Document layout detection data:
+---+
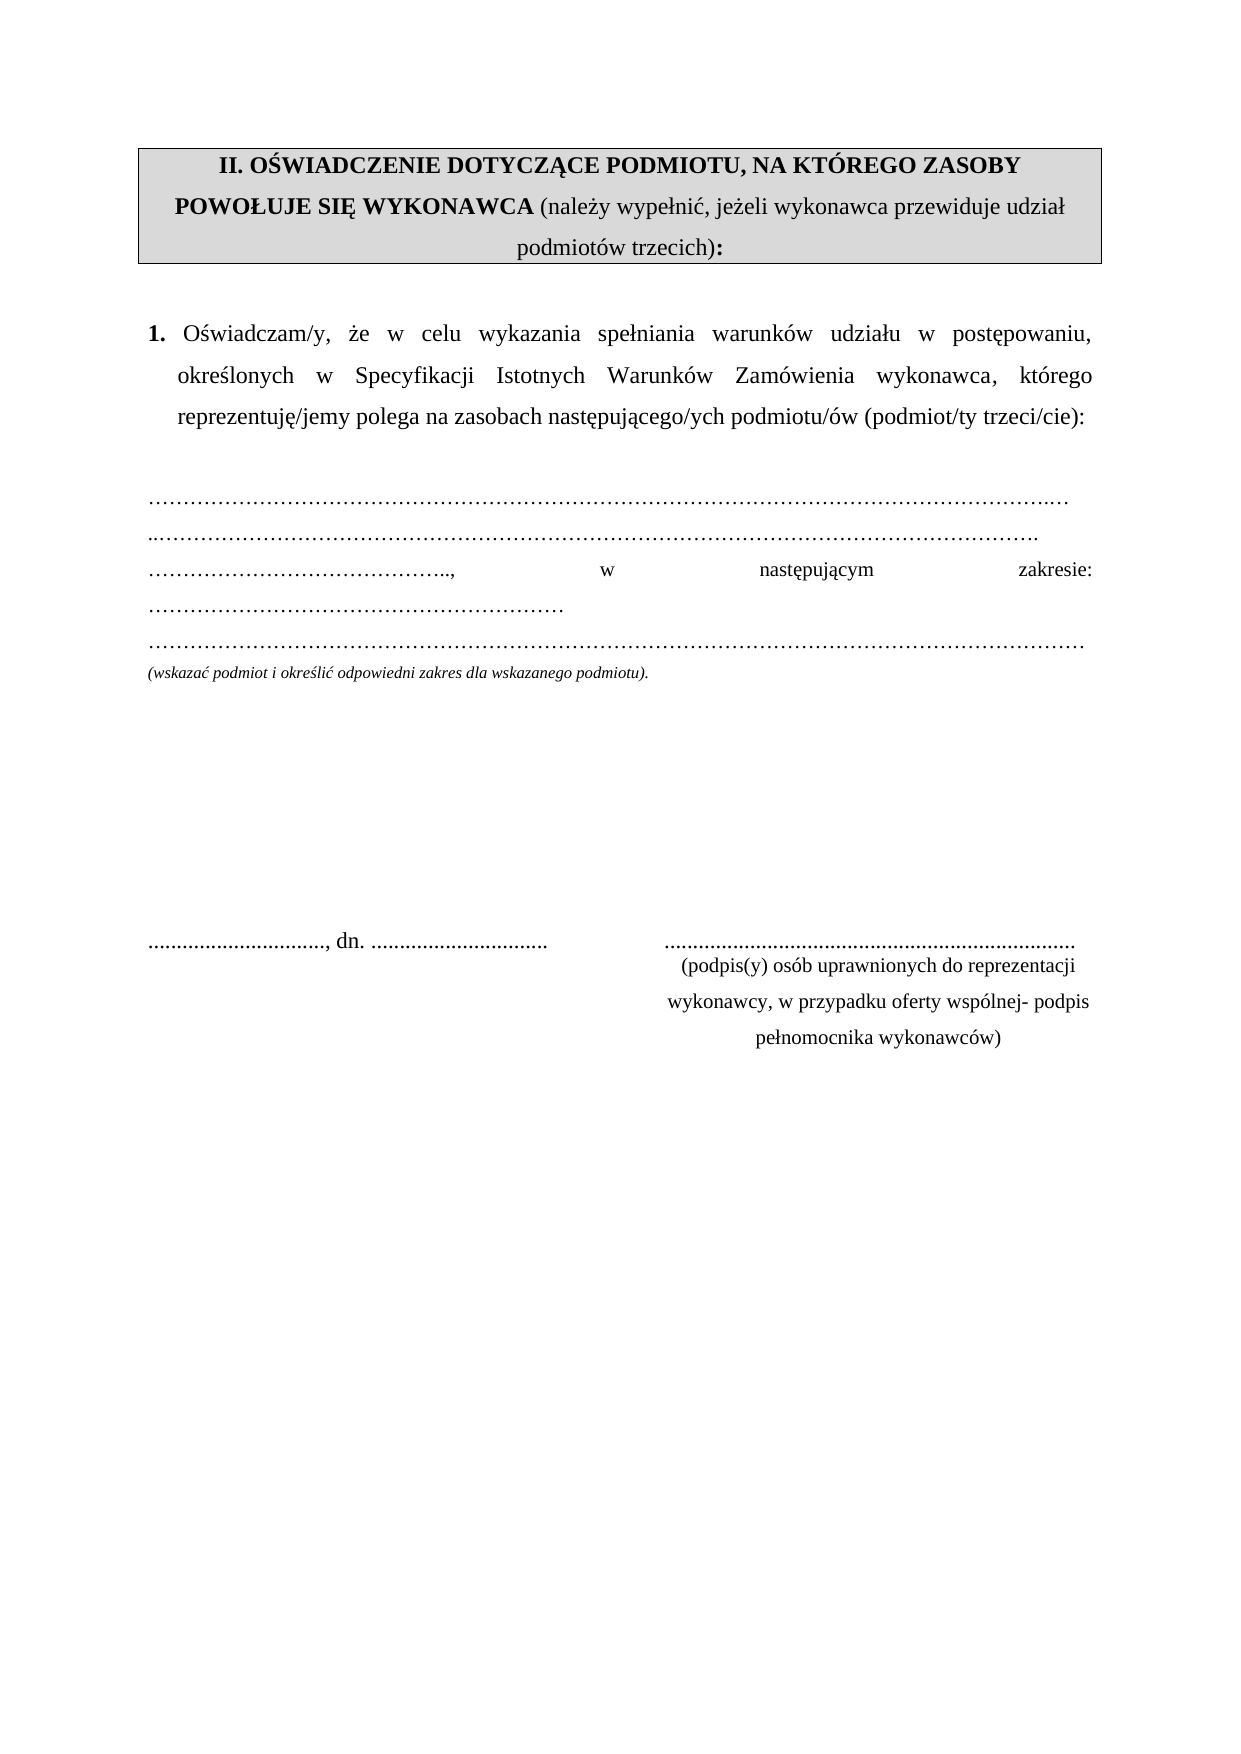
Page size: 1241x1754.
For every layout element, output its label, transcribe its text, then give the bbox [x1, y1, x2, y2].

text ……………………………………………………………………………………………………………………… (wskazać podmiot i określić odpowiedni zakres dla wskazanego podmiotu). [148, 629, 1093, 682]
text 1. Oświadczam/y, że w celu wykazania spełniania warunków udziału w postępowaniu, określonych w Specyfikacji Istotnych Warunków Zamówienia wykonawca, którego reprezentuję/jemy polega na zasobach następującego/ych podmiotu/ów (podmiot/ty trzeci/cie): [148, 319, 1093, 429]
text ..............................., dn. ............................... ........................................................................ [148, 927, 1093, 953]
text II. OŚWIADCZENIE DOTYCZĄCE PODMIOTU, NA KTÓREGO ZASOBY POWOŁUJE SIĘ WYKONAWCA (należy wypełnić, jeżeli wykonawca przewiduje udział podmiotów trzecich): [139, 149, 1101, 263]
text (podpis(y) osób uprawnionych do reprezentacji wykonawcy, w przypadku oferty wspólnej- podpis pełnomocnika wykonawców) [664, 953, 1093, 1049]
text ..……………………………………………………………………………………………………………….…………………………………….., w następującym zakresie: …………………………………………………… [148, 521, 1093, 617]
text ………………………………………………………………………………………………………………….… [148, 485, 1093, 509]
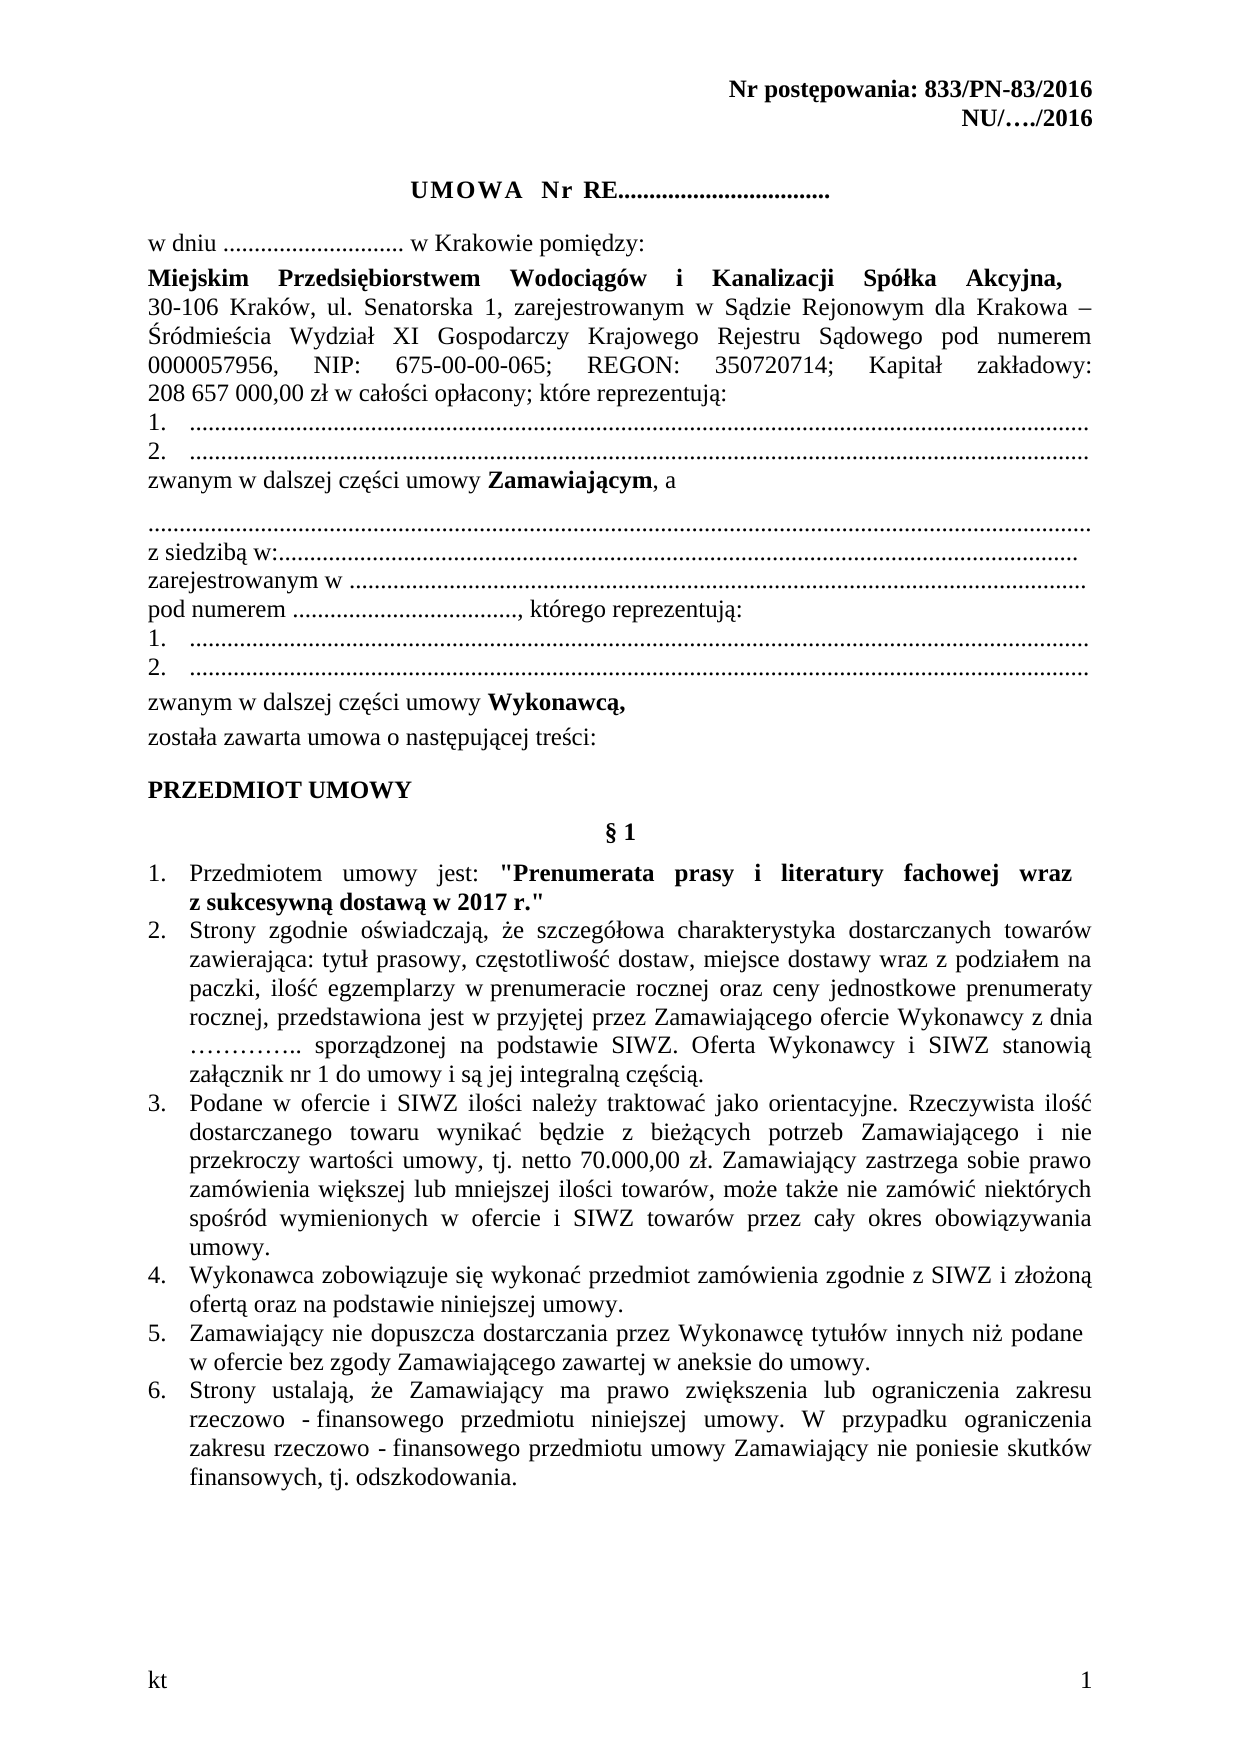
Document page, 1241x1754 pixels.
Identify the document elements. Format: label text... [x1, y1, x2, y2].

list ................................................................................................................................................ [148, 436, 1092, 465]
text § 1 [148, 817, 1092, 845]
text zwanym w dalszej części umowy Zamawiającym, a [148, 465, 1092, 493]
list Podane w ofercie i SIWZ ilości należy traktować jako orientacyjne. Rzeczywista ilość dostarczanego towaru wynikać będzie z bieżących potrzeb Zamawiającego i nie przekroczy wartości umowy, tj. netto 70.000,00 zł. Zamawiający zastrzega sobie prawo zamówienia większej lub mniejszej ilości towarów, może także nie zamówić niektórych spośród wymienionych w ofercie i SIWZ towarów przez cały okres obowiązywania umowy. [148, 1088, 1092, 1260]
list Przedmiotem umowy jest: "Prenumerata prasy i literatury fachowej wraz z sukcesywną dostawą w 2017 r." [148, 858, 1092, 915]
text ....................................................................................................................................................... z siedzibą w:................................................................................................................................ [148, 508, 1141, 565]
text zwanym w dalszej części umowy Wykonawcą, [148, 687, 1092, 715]
list Zamawiający nie dopuszcza dostarczania przez Wykonawcę tytułów innych niż podane w ofercie bez zgody Zamawiającego zawartej w aneksie do umowy. [148, 1318, 1092, 1375]
list ................................................................................................................................................ [148, 623, 1092, 652]
list ................................................................................................................................................ [148, 407, 1092, 436]
title UMOWA Nr RE.................................. [148, 175, 1092, 203]
list Strony zgodnie oświadczają, że szczegółowa charakterystyka dostarczanych towarów zawierająca: tytuł prasowy, częstotliwość dostaw, miejsce dostawy wraz z podziałem na paczki, ilość egzemplarzy w prenumeracie rocznej oraz ceny jednostkowe prenumeraty rocznej, przedstawiona jest w przyjętej przez Zamawiającego ofercie Wykonawcy z dnia ………….. sporządzonej na podstawie SIWZ. Oferta Wykonawcy i SIWZ stanowią załącznik nr 1 do umowy i są jej integralną częścią. [148, 915, 1092, 1088]
list Wykonawca zobowiązuje się wykonać przedmiot zamówienia zgodnie z SIWZ i złożoną ofertą oraz na podstawie niniejszej umowy. [148, 1260, 1092, 1318]
list ................................................................................................................................................ [148, 652, 1092, 680]
title w dniu ............................. w Krakowie pomiędzy: [148, 228, 1092, 257]
text Miejskim Przedsiębiorstwem Wodociągów i Kanalizacji Spółka Akcyjna, 30-106 Kraków, ul. Senatorska 1, zarejestrowanym w Sądzie Rejonowym dla Krakowa – Śródmieścia Wydział XI Gospodarczy Krajowego Rejestru Sądowego pod numerem 0000057956, NIP: 675-00-00-065; REGON: 350720714; Kapitał zakładowy: 208 657 000,00 zł w całości opłacony; które reprezentują: [148, 263, 1092, 407]
subtitle PRZEDMIOT UMOWY [148, 775, 1085, 804]
text zarejestrowanym w ...................................................................................................................... pod numerem ...................................., którego reprezentują: [148, 565, 1093, 623]
list Strony ustalają, że Zamawiający ma prawo zwiększenia lub ograniczenia zakresu rzeczowo - finansowego przedmiotu niniejszej umowy. W przypadku ograniczenia zakresu rzeczowo - finansowego przedmiotu umowy Zamawiający nie poniesie skutków finansowych, tj. odszkodowania. [148, 1375, 1092, 1490]
text została zawarta umowa o następującej treści: [148, 722, 1092, 750]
+---+
PROBLEM REQUIREMENTS:
The answer should consist only of the lines above from the one with "For every layout" through the one with "Document page, 1241x1754 pixels.", repeated exactly, with no pictures among them.

RESULT OF THE TASK:
For every layout element, output its label, transcribe its text, then give the bbox [x1, y1, x2, y2].

text ……………………………………………………………………………………………………………………… (wskazać podmiot i określić odpowiedni zakres dla wskazanego podmiotu). [148, 629, 1093, 682]
text 1. Oświadczam/y, że w celu wykazania spełniania warunków udziału w postępowaniu, określonych w Specyfikacji Istotnych Warunków Zamówienia wykonawca, którego reprezentuję/jemy polega na zasobach następującego/ych podmiotu/ów (podmiot/ty trzeci/cie): [148, 319, 1093, 429]
text ..............................., dn. ............................... ........................................................................ [148, 927, 1093, 953]
text II. OŚWIADCZENIE DOTYCZĄCE PODMIOTU, NA KTÓREGO ZASOBY POWOŁUJE SIĘ WYKONAWCA (należy wypełnić, jeżeli wykonawca przewiduje udział podmiotów trzecich): [139, 149, 1101, 263]
text (podpis(y) osób uprawnionych do reprezentacji wykonawcy, w przypadku oferty wspólnej- podpis pełnomocnika wykonawców) [664, 953, 1093, 1049]
text ..……………………………………………………………………………………………………………….…………………………………….., w następującym zakresie: …………………………………………………… [148, 521, 1093, 617]
text ………………………………………………………………………………………………………………….… [148, 485, 1093, 509]
Document page, 1241x1754 pixels.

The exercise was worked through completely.